Cui Shaoyan, Yu M Y, Zhao Dian
School of Mathematics and Information, Ludong University, Yantai 264025, China.
Phys Rev E Stat Nonlin Soft Matter Phys. 2013 May;87(5):053104. doi: 10.1103/PhysRevE.87.053104. Epub 2013 May 13.
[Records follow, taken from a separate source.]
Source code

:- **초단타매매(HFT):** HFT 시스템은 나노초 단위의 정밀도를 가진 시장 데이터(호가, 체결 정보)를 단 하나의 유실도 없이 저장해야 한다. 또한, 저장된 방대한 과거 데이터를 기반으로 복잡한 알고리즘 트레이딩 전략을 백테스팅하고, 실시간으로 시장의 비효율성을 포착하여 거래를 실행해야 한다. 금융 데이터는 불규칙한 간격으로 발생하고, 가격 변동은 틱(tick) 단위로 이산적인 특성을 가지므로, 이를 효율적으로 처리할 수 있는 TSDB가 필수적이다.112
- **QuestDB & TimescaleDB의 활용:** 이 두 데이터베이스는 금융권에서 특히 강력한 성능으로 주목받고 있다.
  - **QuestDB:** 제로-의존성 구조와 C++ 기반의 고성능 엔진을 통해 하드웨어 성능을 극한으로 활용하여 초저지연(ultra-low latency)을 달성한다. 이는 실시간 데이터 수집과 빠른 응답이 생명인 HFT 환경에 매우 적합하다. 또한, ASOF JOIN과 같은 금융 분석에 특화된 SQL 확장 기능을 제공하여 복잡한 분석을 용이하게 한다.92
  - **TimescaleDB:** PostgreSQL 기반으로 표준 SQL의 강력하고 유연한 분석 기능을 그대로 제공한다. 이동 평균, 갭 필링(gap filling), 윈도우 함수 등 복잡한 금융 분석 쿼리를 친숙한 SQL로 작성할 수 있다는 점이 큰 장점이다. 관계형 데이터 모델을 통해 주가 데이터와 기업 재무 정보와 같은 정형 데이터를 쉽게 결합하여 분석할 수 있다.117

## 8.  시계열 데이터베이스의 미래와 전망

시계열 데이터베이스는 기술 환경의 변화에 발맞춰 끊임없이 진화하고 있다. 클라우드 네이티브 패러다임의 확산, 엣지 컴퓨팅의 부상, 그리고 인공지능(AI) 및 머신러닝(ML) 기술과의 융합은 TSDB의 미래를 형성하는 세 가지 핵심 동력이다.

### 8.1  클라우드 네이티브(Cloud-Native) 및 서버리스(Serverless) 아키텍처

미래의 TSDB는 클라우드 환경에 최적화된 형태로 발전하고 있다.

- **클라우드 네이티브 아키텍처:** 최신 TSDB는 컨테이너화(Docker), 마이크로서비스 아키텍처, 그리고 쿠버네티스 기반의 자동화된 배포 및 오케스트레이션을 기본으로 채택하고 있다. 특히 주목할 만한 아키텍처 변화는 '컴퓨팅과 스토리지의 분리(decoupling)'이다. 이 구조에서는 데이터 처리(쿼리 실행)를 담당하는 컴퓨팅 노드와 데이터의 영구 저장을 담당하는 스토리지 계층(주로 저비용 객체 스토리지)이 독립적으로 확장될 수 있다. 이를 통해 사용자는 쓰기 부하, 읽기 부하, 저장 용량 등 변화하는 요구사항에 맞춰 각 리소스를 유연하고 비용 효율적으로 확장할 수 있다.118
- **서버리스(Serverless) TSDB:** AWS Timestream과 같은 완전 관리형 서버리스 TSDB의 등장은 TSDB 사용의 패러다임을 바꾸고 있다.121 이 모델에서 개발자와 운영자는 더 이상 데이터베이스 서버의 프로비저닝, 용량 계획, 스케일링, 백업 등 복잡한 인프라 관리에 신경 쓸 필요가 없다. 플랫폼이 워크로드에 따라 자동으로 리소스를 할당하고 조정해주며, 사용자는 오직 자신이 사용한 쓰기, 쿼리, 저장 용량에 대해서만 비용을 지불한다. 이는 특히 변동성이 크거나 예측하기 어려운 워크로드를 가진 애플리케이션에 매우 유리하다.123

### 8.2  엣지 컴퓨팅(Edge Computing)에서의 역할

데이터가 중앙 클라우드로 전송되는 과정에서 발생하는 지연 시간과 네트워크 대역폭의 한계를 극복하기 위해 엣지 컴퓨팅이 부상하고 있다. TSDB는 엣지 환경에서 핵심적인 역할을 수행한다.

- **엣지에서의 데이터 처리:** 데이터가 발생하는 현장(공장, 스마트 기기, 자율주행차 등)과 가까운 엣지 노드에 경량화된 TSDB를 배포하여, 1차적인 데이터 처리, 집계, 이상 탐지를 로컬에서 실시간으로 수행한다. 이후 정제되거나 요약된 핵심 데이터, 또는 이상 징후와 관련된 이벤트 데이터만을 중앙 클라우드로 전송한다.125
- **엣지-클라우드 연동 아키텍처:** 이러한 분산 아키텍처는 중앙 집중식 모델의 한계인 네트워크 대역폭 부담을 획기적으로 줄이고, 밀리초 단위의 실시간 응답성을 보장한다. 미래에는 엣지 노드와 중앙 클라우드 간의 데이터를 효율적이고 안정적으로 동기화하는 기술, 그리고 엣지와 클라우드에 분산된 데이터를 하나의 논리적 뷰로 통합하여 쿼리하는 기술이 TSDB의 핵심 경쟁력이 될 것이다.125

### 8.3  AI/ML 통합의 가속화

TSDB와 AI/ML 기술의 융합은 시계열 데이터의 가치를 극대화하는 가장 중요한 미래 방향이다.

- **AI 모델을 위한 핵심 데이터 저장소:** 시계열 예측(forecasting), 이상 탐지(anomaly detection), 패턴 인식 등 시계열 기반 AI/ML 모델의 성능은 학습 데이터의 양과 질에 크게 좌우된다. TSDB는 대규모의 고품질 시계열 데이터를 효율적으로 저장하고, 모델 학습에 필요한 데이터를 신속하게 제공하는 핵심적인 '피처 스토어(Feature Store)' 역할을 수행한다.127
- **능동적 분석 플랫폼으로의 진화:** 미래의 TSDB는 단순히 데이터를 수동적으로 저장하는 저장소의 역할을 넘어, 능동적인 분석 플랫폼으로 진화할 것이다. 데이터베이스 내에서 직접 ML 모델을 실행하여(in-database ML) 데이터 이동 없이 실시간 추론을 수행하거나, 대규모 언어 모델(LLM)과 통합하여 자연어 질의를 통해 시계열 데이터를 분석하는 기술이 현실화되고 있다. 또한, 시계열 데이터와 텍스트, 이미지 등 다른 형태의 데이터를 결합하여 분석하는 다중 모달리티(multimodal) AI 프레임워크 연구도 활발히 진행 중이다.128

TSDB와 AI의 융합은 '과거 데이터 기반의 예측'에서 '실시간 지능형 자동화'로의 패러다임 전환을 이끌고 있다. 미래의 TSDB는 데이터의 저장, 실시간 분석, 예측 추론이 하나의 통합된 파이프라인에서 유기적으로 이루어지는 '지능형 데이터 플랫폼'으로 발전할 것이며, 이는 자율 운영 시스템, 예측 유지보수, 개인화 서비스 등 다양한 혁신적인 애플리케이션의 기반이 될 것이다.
Turbulence governed by a generalized nonlinear Schrödinger equation (GNSE) including viscous heating and nonlinear damping is numerically investigated. It is found that a large localized pulse can suffer modulational instability and then collapse into the shortest-wavelength modes, as for the classical nonlinear Schrödinger equation. However, the total energy of the nonconservative GNSE can also become constant during the collapse via local balance of energy gain and loss in the phase space. After the collapse, instead of inverse cascading into a state of strong turbulence with broad spectrum, a single-step cascade, or condensation, into modes of one predominant wavelength can occur. In fact, after attaining total energy balance the turbulent system as a whole evolves like a closed adiabatic system.
对由包含粘性加热和非线性阻尼的广义非线性薛定谔方程(GNSE)所支配的湍流进行了数值研究。结果发现,如同经典非线性薛定谔方程的情况一样,一个大的局域脉冲会遭受调制不稳定性,然后坍缩为最短波长模式。然而,在坍缩过程中,非保守GNSE的总能量也可通过相空间中能量得失的局部平衡而变得恒定。坍缩之后,不会逆级联进入具有宽频谱的强湍流状态,而是可能发生单步级联或凝聚,进入一个主要波长的模式。实际上,在达到总能量平衡之后,整个湍流系统就像一个封闭的绝热系统一样演化。